> _Что требуется_
Верните без единого изменения все строки текста, прочитанного со страниц материала. Сами изображения в ответ не включайте.
---------- Данные для анализа ----------
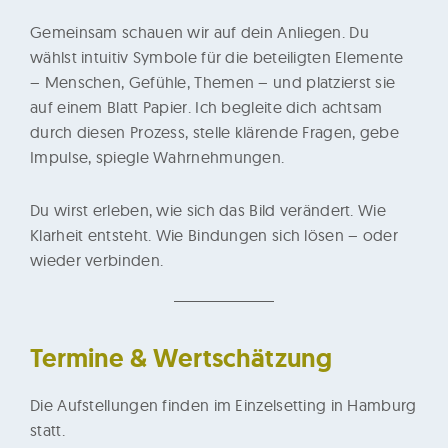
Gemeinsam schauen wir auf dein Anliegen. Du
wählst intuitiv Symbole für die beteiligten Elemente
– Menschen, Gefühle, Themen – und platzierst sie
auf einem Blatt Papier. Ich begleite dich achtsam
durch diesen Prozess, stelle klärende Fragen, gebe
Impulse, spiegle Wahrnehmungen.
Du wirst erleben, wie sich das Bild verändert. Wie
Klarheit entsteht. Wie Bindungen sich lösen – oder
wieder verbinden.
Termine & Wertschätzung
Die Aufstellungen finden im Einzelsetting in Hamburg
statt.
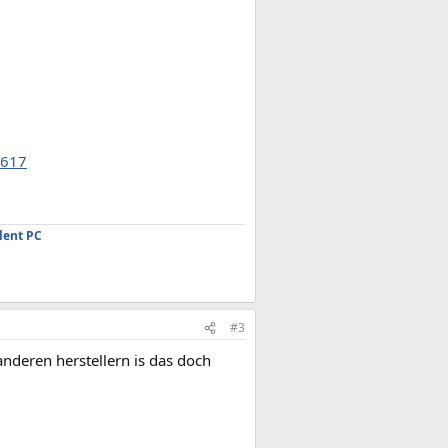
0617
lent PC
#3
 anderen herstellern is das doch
----------
> _Решение задания_
Gemeinsam schauen wir auf dein Anliegen. Du
wählst intuitiv Symbole für die beteiligten Elemente
– Menschen, Gefühle, Themen – und platzierst sie
auf einem Blatt Papier. Ich begleite dich achtsam
durch diesen Prozess, stelle klärende Fragen, gebe
Impulse, spiegle Wahrnehmungen.
Du wirst erleben, wie sich das Bild verändert. Wie
Klarheit entsteht. Wie Bindungen sich lösen – oder
wieder verbinden.
Termine & Wertschätzung
Die Aufstellungen finden im Einzelsetting in Hamburg
statt.
0617
lent PC
#3
 anderen herstellern is das doch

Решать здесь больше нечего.